• Task to carry out: From the entries below, work out how many lines contain the string "Андрей"; answer with the number alone.

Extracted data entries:
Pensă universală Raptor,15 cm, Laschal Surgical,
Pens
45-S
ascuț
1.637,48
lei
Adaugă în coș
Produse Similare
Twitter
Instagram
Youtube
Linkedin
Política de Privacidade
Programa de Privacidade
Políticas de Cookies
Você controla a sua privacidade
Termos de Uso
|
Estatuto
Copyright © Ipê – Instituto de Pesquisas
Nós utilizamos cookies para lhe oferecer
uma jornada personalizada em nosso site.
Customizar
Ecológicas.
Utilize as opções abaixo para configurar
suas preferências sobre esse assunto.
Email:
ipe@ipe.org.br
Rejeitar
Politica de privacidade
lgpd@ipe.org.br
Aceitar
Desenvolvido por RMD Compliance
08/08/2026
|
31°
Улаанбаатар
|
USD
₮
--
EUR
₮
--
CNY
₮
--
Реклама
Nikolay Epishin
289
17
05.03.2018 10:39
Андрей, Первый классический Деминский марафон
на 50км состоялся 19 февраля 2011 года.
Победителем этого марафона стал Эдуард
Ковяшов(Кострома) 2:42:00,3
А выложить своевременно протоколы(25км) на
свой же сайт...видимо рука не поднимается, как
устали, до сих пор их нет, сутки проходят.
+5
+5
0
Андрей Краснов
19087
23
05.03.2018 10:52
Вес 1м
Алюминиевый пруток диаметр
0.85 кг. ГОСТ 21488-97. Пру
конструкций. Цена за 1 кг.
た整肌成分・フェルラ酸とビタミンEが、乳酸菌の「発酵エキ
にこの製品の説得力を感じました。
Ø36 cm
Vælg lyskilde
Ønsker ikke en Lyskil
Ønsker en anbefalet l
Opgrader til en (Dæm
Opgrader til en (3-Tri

• Expected answer: 2